Knock Knock, c’est un calendrier de l’avent très spécial, initié et produit par l’association États d’urgence. Logé dans les locaux de la Banannefabrik à Bonnevoie, ce collectif réunit notamment Maskénada, le théâtre du Centaure et le Centre de création chorégraphique luxembourgeois Trois C-L. Le principe de Knock Knock ? Vingt-quatre courtes performances d’un quart d’heure à vingt minutes, dansées, chantées, contées... Chaque soir, les artistes ont quartier libre pour animer un lieu différent de la capitale. Place d’Armes, grande synagogue, marché de Noël, Casino–Forum d’art contemporain, Villa Vauban... Les spectateurs sont invités à frapper à la porte, matérialisée par une mini-arche faite de deux pans de rideaux rouges ourlés de fourrure blanche : « knock knock ! » On passe la porte, on s’avance vers la surprise...

À l’Art Café, pour Sonja Neuman, « l’idée était de déplacer le théâtre dans un lieu original », de le faire sortir de la scène classique pour venir à la rencontre du spectateur. Le metteur en scène Lol Margue, lui, a créé un petit bijou d’humour et d’absurde autour de la question de l’identité luxembourgeoise. Dans le réduit du Fort Rubamprez, vestige de la forteresse de la ville, ancienne réserve de munitions transformée en salle de répétition pour les danseurs de l’Institut national des sports, le comédien Claude Engleberg et le jeune gymnaste Rick Husinger interprètent un singulier duo muet mais musical. Le costaud et le fin jeune homme enchaînent les figures dans lesquelles le premier prend le dessus sur le second, qu’il déplace comme un pantin mais qui finit par maîtriser le géant, lui fermant la bouche quand il entonne l’hymne national luxembourgeois. Une drôle de variation amplifiée par les jeux de miroirs du lieu qui interroge la devise du pays : « Mir wëlle bleiwe wat mer sinn » (« Nous voulons rester qui nous sommes »).

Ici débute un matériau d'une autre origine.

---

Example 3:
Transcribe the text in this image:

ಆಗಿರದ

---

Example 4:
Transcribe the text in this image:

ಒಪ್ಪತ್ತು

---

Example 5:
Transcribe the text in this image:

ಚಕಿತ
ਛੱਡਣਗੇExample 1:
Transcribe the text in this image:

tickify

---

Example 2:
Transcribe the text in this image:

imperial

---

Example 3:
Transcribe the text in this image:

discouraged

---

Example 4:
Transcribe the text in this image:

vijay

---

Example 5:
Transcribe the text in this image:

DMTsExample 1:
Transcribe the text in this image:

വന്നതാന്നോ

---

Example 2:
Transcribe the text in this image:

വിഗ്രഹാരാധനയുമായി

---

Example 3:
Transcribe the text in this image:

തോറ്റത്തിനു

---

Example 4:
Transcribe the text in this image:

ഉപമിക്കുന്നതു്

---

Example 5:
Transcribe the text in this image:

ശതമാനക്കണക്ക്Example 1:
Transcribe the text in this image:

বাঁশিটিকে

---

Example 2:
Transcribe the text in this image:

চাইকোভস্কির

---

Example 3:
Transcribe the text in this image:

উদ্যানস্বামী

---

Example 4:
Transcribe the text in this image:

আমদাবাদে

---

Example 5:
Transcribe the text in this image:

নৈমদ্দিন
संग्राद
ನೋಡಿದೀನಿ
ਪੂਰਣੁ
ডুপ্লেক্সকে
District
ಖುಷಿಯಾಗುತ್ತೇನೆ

À l’autre bout de la ville, dans les frimas sous le kiosque de la Place du Parc de Bonnevoie, Cécilia Guichart s’est emparée, de son côté, des Lettres du Père Noël de J.R.R. Tolkien, l’auteur du Seigneur des anneaux. De savoureux récits de Noël que l’écrivain a écrit pour ses enfants entre 1920 et 1942, censés provenir du fameux barbu. La comédienne souhaitait un univers riche, presque fantastique, qu’elle a trouvé avec cette œuvre, dont elle parle avec enthousiasme : « Le livre est un trésor, richement illustré, et drôle. Par moments, le personnage de l’Ours polaire, complice du Père Noël, s’incruste dans le dessin et y va de ses commentaires... » L’ouvrage comporte aussi des références historiques, à travers le récit des batailles avec les gobelins : « Dans les lettres d’après la première guerre mondiale, le Père Noël explique l’absence de cadeaux, une année, par les démêlés avec les gobelins. J’ai pensé que c’était une jolie explication à la pauvreté que la famille devait subir à cette période... »

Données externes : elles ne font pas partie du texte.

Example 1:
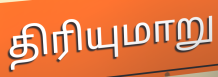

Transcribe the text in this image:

திரியுமாறு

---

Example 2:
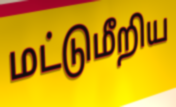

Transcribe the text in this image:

மட்டுமீறிய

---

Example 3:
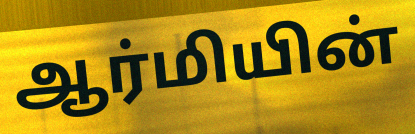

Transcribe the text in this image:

ஆர்மியின்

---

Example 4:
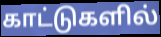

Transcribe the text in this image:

காட்டுகளில்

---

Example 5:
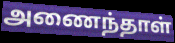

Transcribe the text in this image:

அணைந்தாள்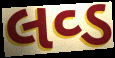
લવ્ડ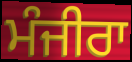
ਮੰਜੀਰਾ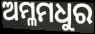
ଅମ୍ଳମଧୁର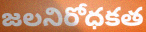
జలనిరోధకత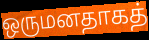
ஒருமனதாகத்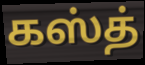
கஸ்த்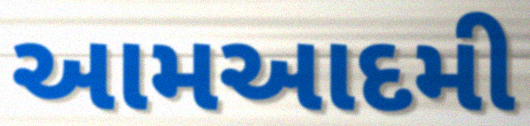
આમઆદમી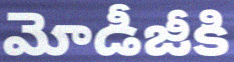
మోడీజీకి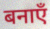
बनाएँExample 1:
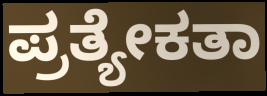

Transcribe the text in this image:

ಪ್ರತ್ಯೇಕತಾ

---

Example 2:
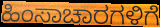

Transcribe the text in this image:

ಹಿಂಸಾಚಾರಗಳಿಗೆ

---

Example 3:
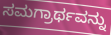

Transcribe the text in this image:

ಸಮಗ್ರಾರ್ಥವನ್ನು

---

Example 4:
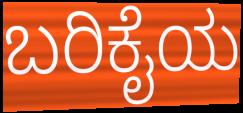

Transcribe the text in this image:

ಬರಿಕೈಯ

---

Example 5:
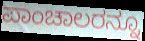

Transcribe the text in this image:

ಪಾಂಚಾಲರನ್ನೂ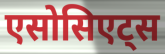
एसोसिएट्सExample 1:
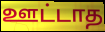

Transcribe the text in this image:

ஊட்டாத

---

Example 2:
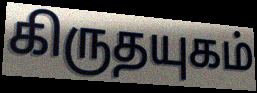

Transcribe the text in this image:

கிருதயுகம்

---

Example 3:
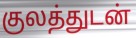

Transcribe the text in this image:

குலத்துடன்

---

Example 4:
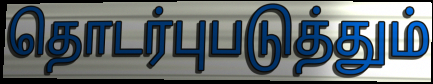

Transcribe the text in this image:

தொடர்புபடுத்தும்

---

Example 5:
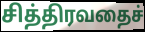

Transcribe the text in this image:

சித்திரவதைச்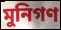
মুনিগণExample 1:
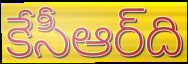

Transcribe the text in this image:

కేసీఆర్‌ది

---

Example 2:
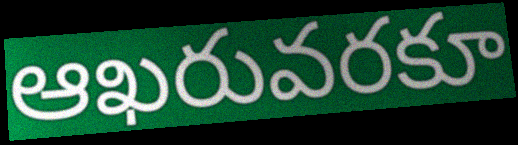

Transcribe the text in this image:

ఆఖరువరకూ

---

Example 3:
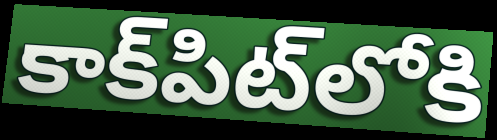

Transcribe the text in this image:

కాక్‌పిట్‌లోకి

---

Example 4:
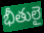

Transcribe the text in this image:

భీతులై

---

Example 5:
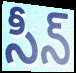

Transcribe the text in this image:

సీన్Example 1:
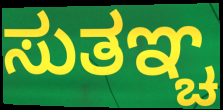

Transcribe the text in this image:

ಸುತಞ್ಚ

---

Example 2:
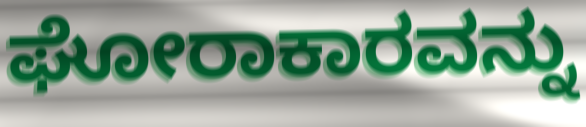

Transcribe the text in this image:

ಘೋರಾಕಾರವನ್ನು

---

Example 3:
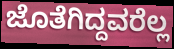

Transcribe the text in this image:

ಜೊತೆಗಿದ್ದವರೆಲ್ಲ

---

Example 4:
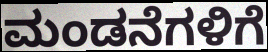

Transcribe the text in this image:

ಮಂಡನೆಗಳಿಗೆ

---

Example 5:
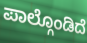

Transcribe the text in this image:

ಪಾಲ್ಗೊಂಡಿದೆ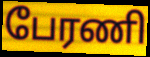
பேரணிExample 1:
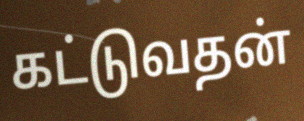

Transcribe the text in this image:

கட்டுவதன்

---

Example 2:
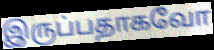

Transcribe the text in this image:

இருப்பதாகவோ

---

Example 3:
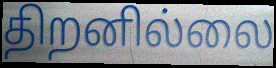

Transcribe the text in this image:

திறனில்லை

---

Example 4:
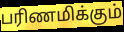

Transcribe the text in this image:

பரிணமிக்கும்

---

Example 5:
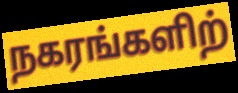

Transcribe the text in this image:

நகரங்களிற்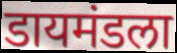
डायमंडलाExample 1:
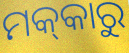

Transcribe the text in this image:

ମକ୍‌କାରୁ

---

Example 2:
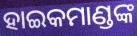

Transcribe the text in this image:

ହାଇକମାଣ୍ଡଙ୍କ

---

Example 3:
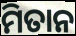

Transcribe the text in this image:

ମିତାନ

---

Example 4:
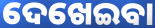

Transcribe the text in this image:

ଦେଖେଇବା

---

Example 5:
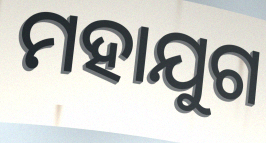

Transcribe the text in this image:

ମହାଯୁଗ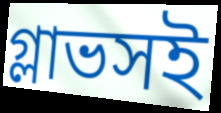
গ্লাভসই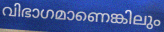
വിഭാഗമാണെങ്കിലും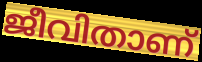
ജീവിതാണ്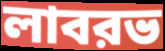
লাবরভ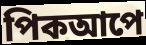
পিকআপেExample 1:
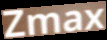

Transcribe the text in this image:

Zmax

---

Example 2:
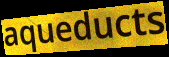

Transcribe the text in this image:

aqueducts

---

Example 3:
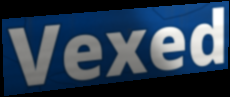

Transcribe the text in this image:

Vexed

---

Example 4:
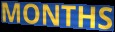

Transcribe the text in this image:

MONTHS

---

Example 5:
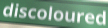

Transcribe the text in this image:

discoloured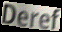
Deref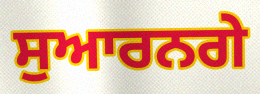
ਸੁਆਰਨਗੇ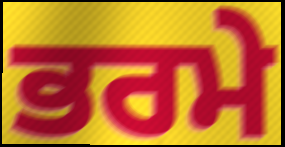
ਭਰਮੇ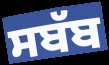
ਸਬੱਬ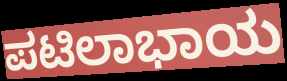
ಪಟಿಲಾಭಾಯ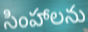
సింహాలను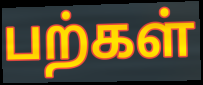
பற்கள்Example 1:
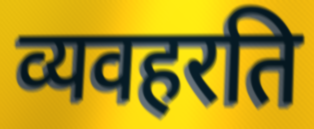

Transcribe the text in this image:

व्यवहरति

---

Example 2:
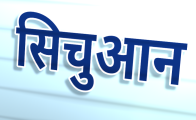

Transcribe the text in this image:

सिचुआन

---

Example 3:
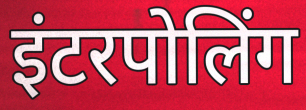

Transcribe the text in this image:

इंटरपोलिंग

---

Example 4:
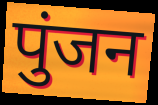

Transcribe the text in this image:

पुंजन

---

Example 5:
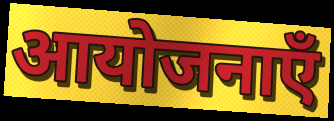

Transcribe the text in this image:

आयोजनाएँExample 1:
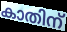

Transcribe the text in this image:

കാതിന്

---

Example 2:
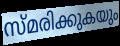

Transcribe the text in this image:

സ്മരിക്കുകയും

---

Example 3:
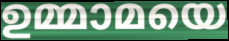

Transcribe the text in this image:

ഉമ്മാമയെ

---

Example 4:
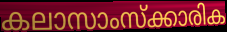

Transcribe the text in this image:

കലാസാംസ്ക്കാരിക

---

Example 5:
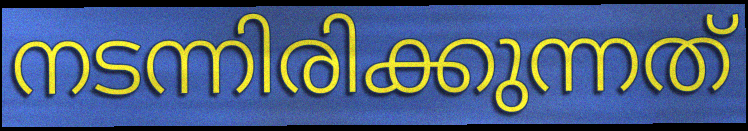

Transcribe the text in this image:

നടന്നിരിക്കുന്നത്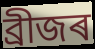
ব্ৰীজৰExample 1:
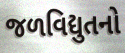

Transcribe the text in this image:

જળવિદ્યુતનો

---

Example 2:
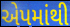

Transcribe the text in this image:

એપમાંથી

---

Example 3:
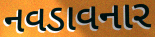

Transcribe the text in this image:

નવડાવનાર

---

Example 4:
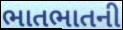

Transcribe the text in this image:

ભાતભાતની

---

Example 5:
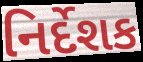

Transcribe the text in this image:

નિર્દેશકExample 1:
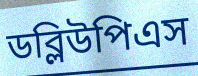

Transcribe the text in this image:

ডব্লিউপিএস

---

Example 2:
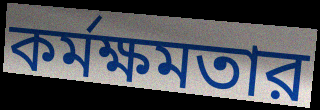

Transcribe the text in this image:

কর্মক্ষমতার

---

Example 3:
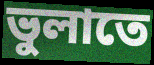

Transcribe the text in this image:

ভুলাতে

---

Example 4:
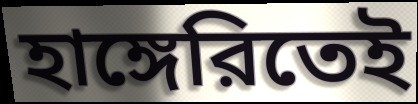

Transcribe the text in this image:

হাঙ্গেরিতেই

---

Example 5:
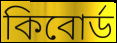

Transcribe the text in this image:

কিবোর্ডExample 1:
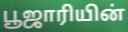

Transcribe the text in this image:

பூஜாரியின்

Ce soir-là, malgré le froid, emmitouflée dans sa doudoune, la comédienne enchaîne les lectures, récit épistolaire d’un conte de Noël. Les spectateurs ne sont pas très nombreux, mais captivés, installés en chapelet le long de l’arrondi du kiosque. Une habitante du quartier, venue avec sa grande fille, confie à l’artiste : « Merci pour cette lecture, c’était formidable, vous m’avez fait rêver ! » L’esprit de Noël souffle à travers la ville...

Knock Knock, une coproduction d’États d’urgence, Maskénada, le Théâtre du Centaure, le Théatre national et Trois C-L ; jusqu’au 24 décembre dans différents lieux de Luxembourg-ville ; pour les horaires et les lieux : www.knock-knock.lu.